• MATERIAL FOR THE TASK:

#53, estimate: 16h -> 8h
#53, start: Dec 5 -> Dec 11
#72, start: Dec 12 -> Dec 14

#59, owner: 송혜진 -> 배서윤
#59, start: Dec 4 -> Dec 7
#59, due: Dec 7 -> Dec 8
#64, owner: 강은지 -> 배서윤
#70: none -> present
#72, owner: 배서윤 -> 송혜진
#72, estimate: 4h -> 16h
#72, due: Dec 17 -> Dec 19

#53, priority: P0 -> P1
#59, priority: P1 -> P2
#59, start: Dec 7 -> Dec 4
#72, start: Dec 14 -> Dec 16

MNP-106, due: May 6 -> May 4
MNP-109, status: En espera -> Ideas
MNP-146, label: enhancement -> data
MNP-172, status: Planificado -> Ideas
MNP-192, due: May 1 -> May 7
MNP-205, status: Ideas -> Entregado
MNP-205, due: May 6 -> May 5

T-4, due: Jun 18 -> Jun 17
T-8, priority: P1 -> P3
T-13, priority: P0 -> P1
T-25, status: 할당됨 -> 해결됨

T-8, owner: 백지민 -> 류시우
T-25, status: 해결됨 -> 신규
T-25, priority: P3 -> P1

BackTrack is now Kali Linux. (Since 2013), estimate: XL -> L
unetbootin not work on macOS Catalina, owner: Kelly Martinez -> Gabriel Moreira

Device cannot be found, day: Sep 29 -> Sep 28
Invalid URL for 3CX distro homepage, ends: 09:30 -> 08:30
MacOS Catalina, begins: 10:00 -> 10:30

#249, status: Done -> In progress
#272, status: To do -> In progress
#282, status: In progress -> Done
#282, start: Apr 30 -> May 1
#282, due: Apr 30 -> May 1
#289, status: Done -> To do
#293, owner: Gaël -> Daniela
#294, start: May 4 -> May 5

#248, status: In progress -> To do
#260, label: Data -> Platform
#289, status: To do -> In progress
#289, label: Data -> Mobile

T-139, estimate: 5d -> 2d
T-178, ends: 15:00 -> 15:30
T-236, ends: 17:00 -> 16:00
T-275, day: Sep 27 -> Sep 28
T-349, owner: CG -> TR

• TASK DESCRIPTION:
The answer is a portion of the data. Write out exactly the line with "#248, status: In progress -> To do" and all lines after it.

• WRITTEN RESPONSE:
#248, status: In progress -> To do
#260, label: Data -> Platform
#289, status: To do -> In progress
#289, label: Data -> Mobile

T-139, estimate: 5d -> 2d
T-178, ends: 15:00 -> 15:30
T-236, ends: 17:00 -> 16:00
T-275, day: Sep 27 -> Sep 28
T-349, owner: CG -> TR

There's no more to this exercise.